Heeft de Vlaamse Regering al concrete maatregelen genomen? Het aantal plaatsen in de kinderopvang is opgetrokken en er werd voor de flexibele en occasionele kinderopvang een regeling uitgewerkt. Voor een meer gedetailleerd overzicht van de initiatieven die de Vlaamse Regering nam op het vlak van kinderopvang wil ik graag doorverwijzen naar minister Vanackere.
De voorzitter: Mevrouw Michiels heeft het woord.
Mevrouw An Michiels: Ik dank u voor het zeer uitgebreide antwoord. Het is duidelijk dat onderwijs al veel doet en dat in de sector rond deze problematiek wel een en ander in beweging is gezet. Het is me evenwel niet duidelijk of de vooroordelen en motieven bij ouders die aanleiding geven tot bepaalde studiekeuzes van de kinderen, en ook de vooroordelen en motieven bij de kinderen zelf, onder invloed komen van de verhoogde aandacht voor technologie en dergelijke. Is die aandacht bij hen al doorgedrongen? Ik denk dat dit tijd zal vergen. Ik heb zelf een zoon die in 2007 het zesde leerjaar heeft beëindigd, en het was niet gemakkelijk om zijn studiekeuze aan zijn klastitularis uit te leggen. Ook in de scholen zelf is er dus nog werk aan de winkel om de leerkrachten mee te krijgen.
De voorzitter: Minister Vandenbroucke heeft het woord.
Minister Frank Vandenbroucke: Ik geef u helemaal gelijk: het is een werk van lange adem. Het voorbeeld dat u geeft, is ongetwijfeld pertinent. Quick wins zijn er niet. Ik heb in mijn antwoord een geheel van projecten en maatregelen opgesomd die eigenlijk horizontaal worden toegepast en ertoe zouden moeten leiden dat meisjes beter kiezen.

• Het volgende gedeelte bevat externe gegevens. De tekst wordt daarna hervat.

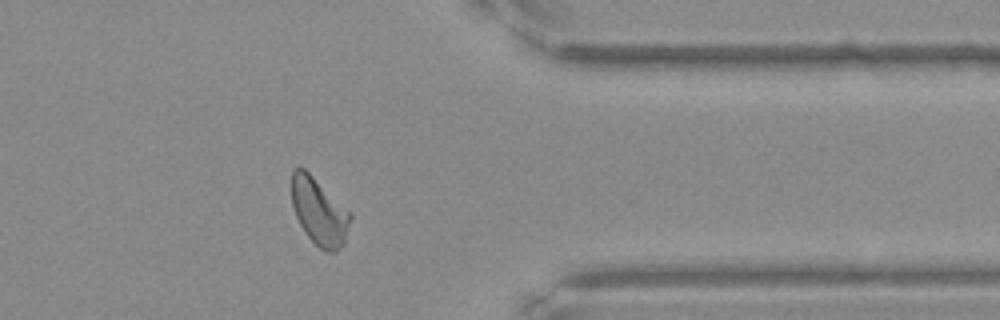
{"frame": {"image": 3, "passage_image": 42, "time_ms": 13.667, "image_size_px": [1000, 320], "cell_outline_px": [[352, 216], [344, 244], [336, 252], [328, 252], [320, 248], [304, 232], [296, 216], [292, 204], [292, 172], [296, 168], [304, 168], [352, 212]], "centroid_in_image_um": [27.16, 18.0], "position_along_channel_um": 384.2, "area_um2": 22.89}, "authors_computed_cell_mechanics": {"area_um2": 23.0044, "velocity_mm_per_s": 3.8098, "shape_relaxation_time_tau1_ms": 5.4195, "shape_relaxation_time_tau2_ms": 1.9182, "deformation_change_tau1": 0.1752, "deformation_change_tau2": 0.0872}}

Maar dat zal nog niet voor morgen zijn.
De voorzitter: Mevrouw Helsen heeft het woord.
Mevrouw Kathleen Helsen: Weet u al of meisjes ten gevolge van de proeftuinen anders beginnen te kiezen? Ik betwijfel het of er effecten merkbaar zullen worden, want mijns inziens spelen er zo veel factoren mee die men niet allemaal kan beïnvloeden.
De voorzitter: Minister Vandenbroucke heeft het woord.
Minister Frank Vandenbroucke: Het is echt te vroeg om daarover nu al uit te weiden. Ik zou dat als een aandachtspunt moeten noteren en navragen dat men dat bekijkt.
De voorzitter: Het incident is gesloten.